Kiyoomi narrowed his eyes. “Bullshit. You’re tied down because of me, because of my fears.” He let his face slacken, his features ease into something warm, maybe, or hopeful, he doesn’t know what his face looked like. In that moment he couldn’t feel his body, felt as if he was morphing, formless, until all that remained were his eyes, so he could gaze upon the silent beauty of Miya Atsumu. “This isn’t anyone's fault,” he whispered, finally, weakly.
“Then make it someone’s,” Atsumu sobbed, falling into his chest.. “Make it mine, so I can fix it. So I can change for you, for us.”
“No,” Kiyoomi hissed. “Changing for someone isn’t love, Atsumu. Love isn’t compromise-”
“-it’s collaboration.” Atsumu finished, tears rolling down his face.
“You said that to me, at the very beginning of us.”
“Well,” Atsumu huffed. “Well, fuck what I said! When I said that I wasn’t about to lose the love with my life, Kiyoomi.”
“If you changed for me, I wouldn’t be able to live with myself.” Kiyoomi murmured. “I’d hate myself until I died.”
“But we’d be together now.”
Kiyoomi cast a glare at him. “That’s selfish, ‘Tsumu.”
“Says ‘ ya,” Atsumu sniffed. “‘Yer the guy trying to break up with me.”

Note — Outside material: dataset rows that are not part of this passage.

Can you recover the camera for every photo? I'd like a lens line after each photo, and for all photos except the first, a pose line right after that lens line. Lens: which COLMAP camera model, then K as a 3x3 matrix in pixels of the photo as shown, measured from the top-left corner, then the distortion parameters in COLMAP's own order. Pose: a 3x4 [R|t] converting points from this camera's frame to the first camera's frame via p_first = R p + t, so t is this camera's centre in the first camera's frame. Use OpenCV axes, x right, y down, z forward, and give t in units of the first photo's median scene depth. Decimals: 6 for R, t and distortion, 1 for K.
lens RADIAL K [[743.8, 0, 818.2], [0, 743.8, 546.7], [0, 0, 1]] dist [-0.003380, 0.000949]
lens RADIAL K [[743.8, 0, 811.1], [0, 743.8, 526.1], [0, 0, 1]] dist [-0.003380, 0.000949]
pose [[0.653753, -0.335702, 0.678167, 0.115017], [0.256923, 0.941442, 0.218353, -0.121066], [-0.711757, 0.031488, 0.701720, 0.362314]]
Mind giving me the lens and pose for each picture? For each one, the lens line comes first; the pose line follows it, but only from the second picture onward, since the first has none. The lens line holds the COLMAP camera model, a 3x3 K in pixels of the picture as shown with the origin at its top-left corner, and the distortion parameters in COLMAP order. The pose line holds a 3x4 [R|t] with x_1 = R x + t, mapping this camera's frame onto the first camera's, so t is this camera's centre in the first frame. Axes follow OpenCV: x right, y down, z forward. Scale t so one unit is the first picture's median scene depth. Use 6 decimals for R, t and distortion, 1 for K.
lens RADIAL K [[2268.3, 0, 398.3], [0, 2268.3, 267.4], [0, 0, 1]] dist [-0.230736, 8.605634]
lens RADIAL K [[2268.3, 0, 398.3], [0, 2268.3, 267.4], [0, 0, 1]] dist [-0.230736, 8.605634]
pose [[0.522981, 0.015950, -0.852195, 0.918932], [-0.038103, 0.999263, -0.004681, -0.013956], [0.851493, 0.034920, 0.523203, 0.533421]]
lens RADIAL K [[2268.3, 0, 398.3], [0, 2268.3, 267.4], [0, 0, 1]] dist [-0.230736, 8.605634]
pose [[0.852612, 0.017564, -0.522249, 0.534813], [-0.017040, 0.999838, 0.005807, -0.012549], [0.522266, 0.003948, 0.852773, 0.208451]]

He bit back his tears, bit back the lurching agony rising in his chest, into his throat, blocking his airways, edging slowly through his body and hacking away at his emotions. “It’s necessary,” he said, “for you to be happy.”
“‘Yer making that decision for me, ‘Omi. ‘Ya don’t get to tell me what makes me happy or not, and right now, what makes me happiest is ‘ya.”
They sat in heavy silence, introspective, oppressive, until Atsumu’s hand snuck into Kiyoomi’s. “‘Ya said I was everything beautiful about the world. I don’t think ‘ya understand, ‘yer everything beautiful about me, ‘Omi.”
“You’ll find new things to make you beautiful, ‘Tsumu.” Kiyoomi whispered. “You always do.”
Atsumu sighed. “I don’t want to. I want to live in this moment forever. Careless, free, with nothing but each other, and all the beautiful things.”
“Life doesn’t work like that.” Kiyoomi looked up at the ceiling, if only in a failed attempt to hide the mist in his eyes from Atsumu. “It speeds on, ready or not.”
“I think I hate that the most.”
“Me too, ‘Tsumu,” Kiyoomi hummed. “Me too.”
“So, this is it. Us.”
“Yeah,” Kiyoomi agreed quietly, “I guess it is. And this doesn’t have forever. I’m gonna work to get under control, to get better. I’m not gonna let my condition control.”
Atsumu carefully dislodged himself from Kiyoomi, and slowly began to walk to the door. “I’m gonna-I’m gonna go stay with ‘Samu for a couple days. I’ll come back for my stuff soon.” Just as he was slipping on his shoes, he turned to Kiyoomi. “And, ‘Omi? Call me when you get better. Maybe we can try again soon.” There was a small, saddened smile gracing his face. “Be it tomorrow, be it another life, I’ll wait for us.”
Just as Kiyoomi started nodding, the door clicked shut behind Atsumu, leaving Kiyoomi sitting on the couch in the apartment. Alone.